What the exercise asks: Using the entries that follow, establish how many lines contain the word "Verify" and give only that figure.
☆ ☆ ☆ ☆ ☆
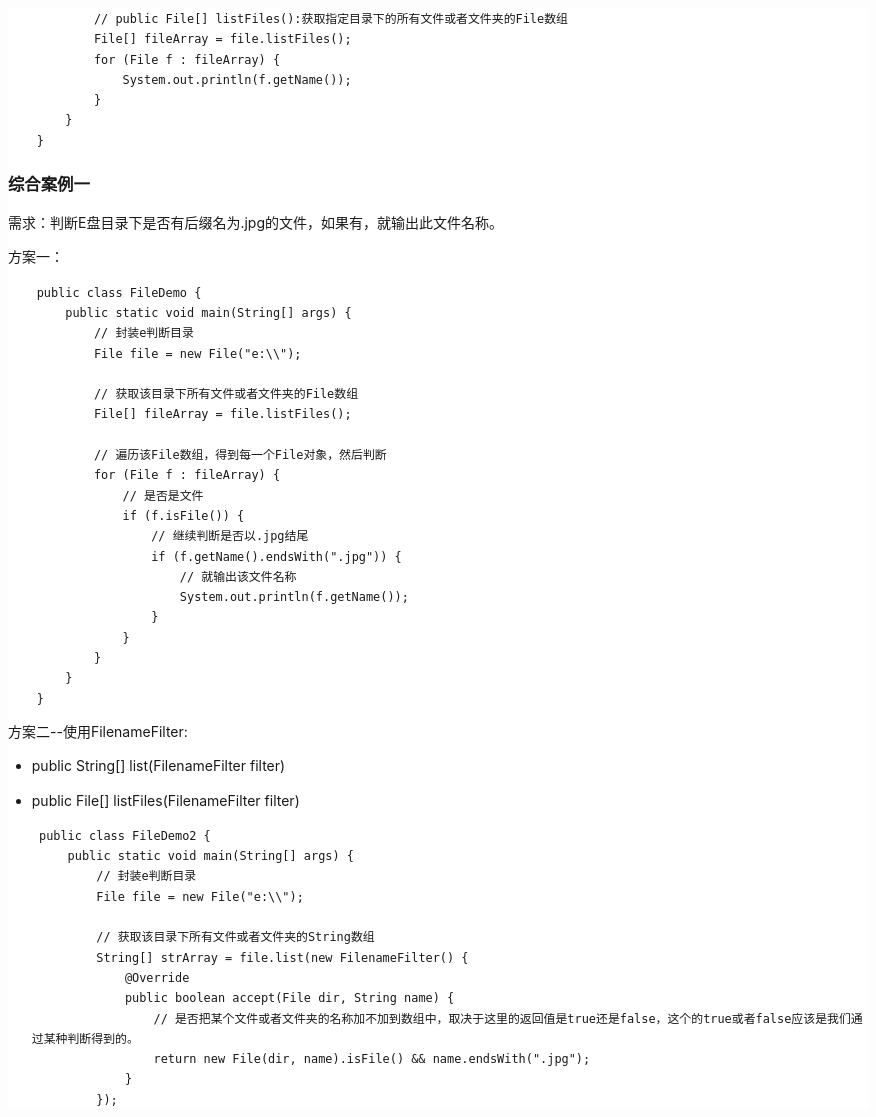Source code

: 				// public File[] listFiles():获取指定目录下的所有文件或者文件夹的File数组
				File[] fileArray = file.listFiles();
				for (File f : fileArray) {
					System.out.println(f.getName());
				}
			}
		}


### 综合案例一 ###
需求：判断E盘目录下是否有后缀名为.jpg的文件，如果有，就输出此文件名称。

方案一：

		public class FileDemo {
			public static void main(String[] args) {
				// 封装e判断目录
				File file = new File("e:\\");
		
				// 获取该目录下所有文件或者文件夹的File数组
				File[] fileArray = file.listFiles();
		
				// 遍历该File数组，得到每一个File对象，然后判断
				for (File f : fileArray) {
					// 是否是文件
					if (f.isFile()) {
						// 继续判断是否以.jpg结尾
						if (f.getName().endsWith(".jpg")) {
							// 就输出该文件名称
							System.out.println(f.getName());
						}
					}
				}
			}
		}


方案二--使用FilenameFilter:

 * public String[] list(FilenameFilter filter)
 * public File[] listFiles(FilenameFilter filter)


		public class FileDemo2 {
			public static void main(String[] args) {
				// 封装e判断目录
				File file = new File("e:\\");
		
				// 获取该目录下所有文件或者文件夹的String数组
				String[] strArray = file.list(new FilenameFilter() {
					@Override
					public boolean accept(File dir, String name) {
						// 是否把某个文件或者文件夹的名称加不加到数组中，取决于这里的返回值是true还是false，这个的true或者false应该是我们通过某种判断得到的。
						return new File(dir, name).isFile() && name.endsWith(".jpg");
					}
				});
		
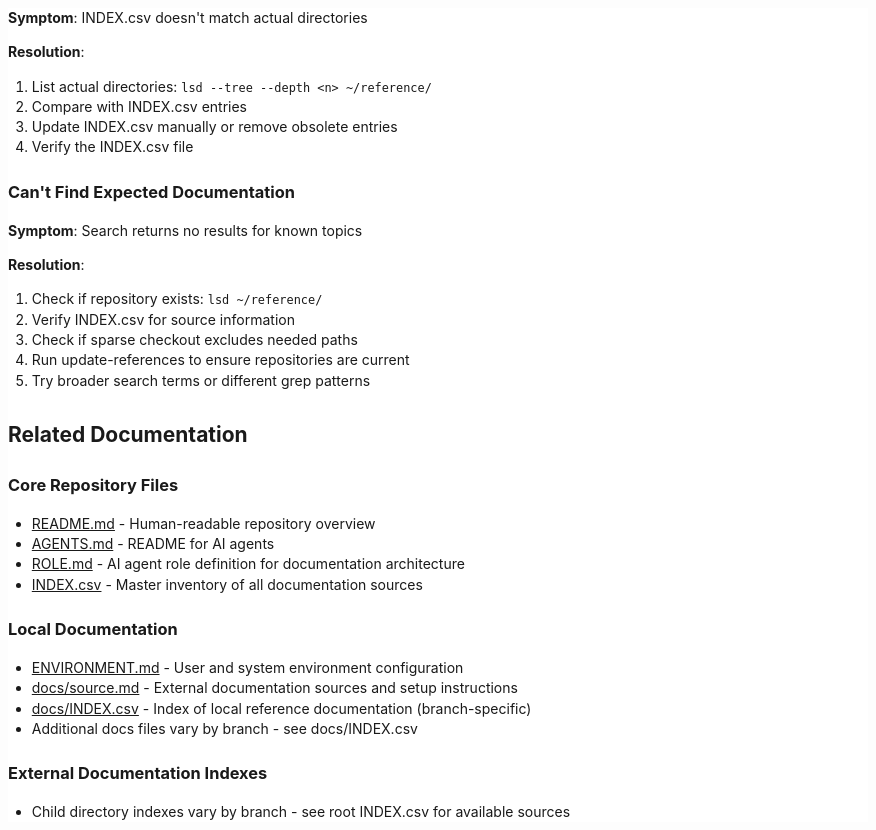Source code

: **Symptom**: INDEX.csv doesn't match actual directories

**Resolution**:

1. List actual directories: `lsd --tree --depth <n> ~/reference/`
2. Compare with INDEX.csv entries
3. Update INDEX.csv manually or remove obsolete entries
4. Verify the INDEX.csv file

### Can't Find Expected Documentation

**Symptom**: Search returns no results for known topics

**Resolution**:

1. Check if repository exists: `lsd ~/reference/`
2. Verify INDEX.csv for source information
3. Check if sparse checkout excludes needed paths
4. Run update-references to ensure repositories are current
5. Try broader search terms or different grep patterns

## Related Documentation

### Core Repository Files

- [README.md](README.md) - Human-readable repository overview
- [AGENTS.md](AGENTS.md) - README for AI agents
- [ROLE.md](ROLE.md) - AI agent role definition for documentation architecture
- [INDEX.csv](INDEX.csv) - Master inventory of all documentation sources

### Local Documentation

- [ENVIRONMENT.md](ENVIRONMENT.md) - User and system environment configuration
- [docs/source.md](docs/source.md) - External documentation sources and setup instructions
- [docs/INDEX.csv](docs/INDEX.csv) - Index of local reference documentation (branch-specific)
- Additional docs files vary by branch - see docs/INDEX.csv

### External Documentation Indexes

- Child directory indexes vary by branch - see root INDEX.csv for available sources
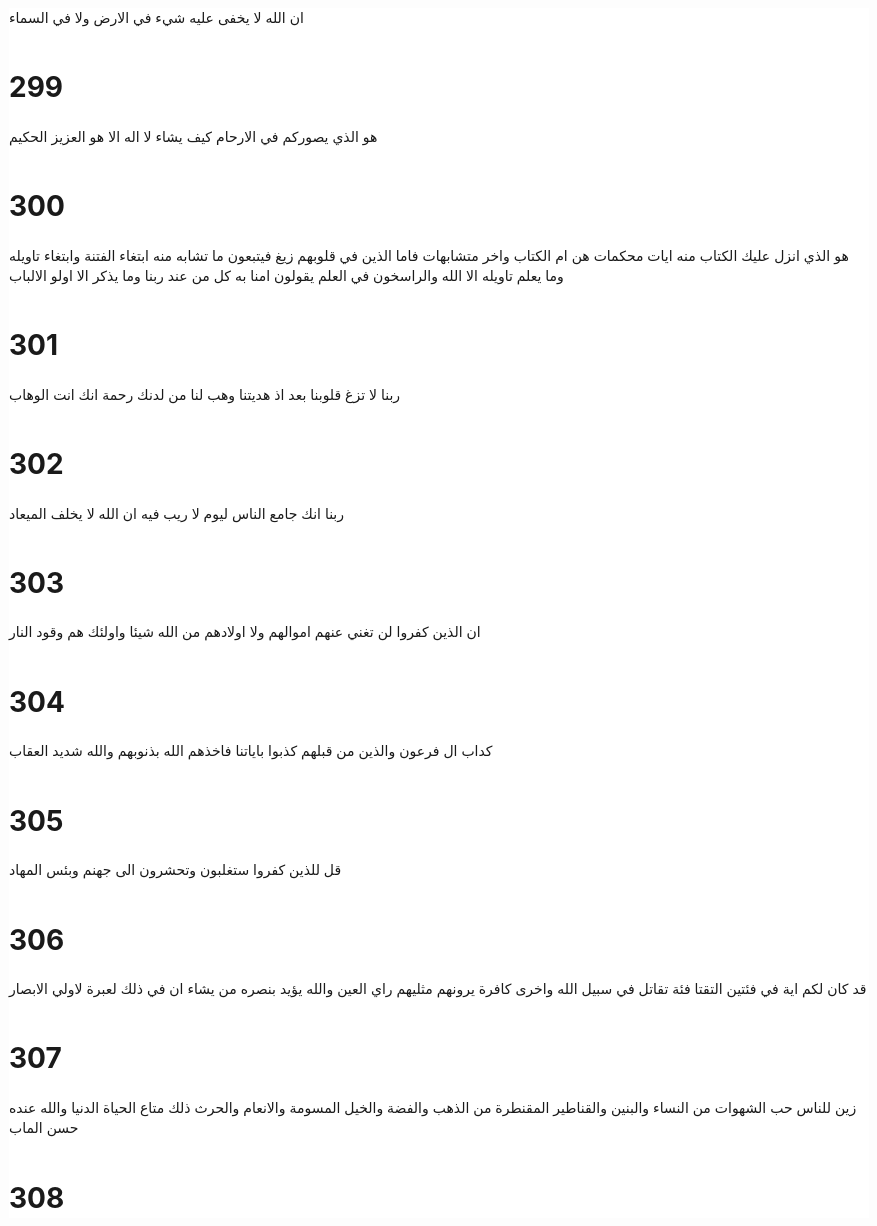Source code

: ان الله لا يخفى عليه شيء في الارض ولا في السماء

# 299

هو الذي يصوركم في الارحام كيف يشاء لا اله الا هو العزيز الحكيم

# 300

هو الذي انزل عليك الكتاب منه ايات محكمات هن ام الكتاب واخر متشابهات فاما الذين في قلوبهم زيغ فيتبعون ما تشابه منه ابتغاء الفتنة وابتغاء تاويله وما يعلم تاويله الا الله والراسخون في العلم يقولون امنا به كل من عند ربنا وما يذكر الا اولو الالباب

# 301

ربنا لا تزغ قلوبنا بعد اذ هديتنا وهب لنا من لدنك رحمة انك انت الوهاب

# 302

ربنا انك جامع الناس ليوم لا ريب فيه ان الله لا يخلف الميعاد

# 303

ان الذين كفروا لن تغني عنهم اموالهم ولا اولادهم من الله شيئا واولئك هم وقود النار

# 304

كداب ال فرعون والذين من قبلهم كذبوا باياتنا فاخذهم الله بذنوبهم والله شديد العقاب

# 305

قل للذين كفروا ستغلبون وتحشرون الى جهنم وبئس المهاد

# 306

قد كان لكم اية في فئتين التقتا فئة تقاتل في سبيل الله واخرى كافرة يرونهم مثليهم راي العين والله يؤيد بنصره من يشاء ان في ذلك لعبرة لاولي الابصار

# 307

زين للناس حب الشهوات من النساء والبنين والقناطير المقنطرة من الذهب والفضة والخيل المسومة والانعام والحرث ذلك متاع الحياة الدنيا والله عنده حسن الماب

# 308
☆ ☆ ☆ ☆ ☆
Output of the exercise: 2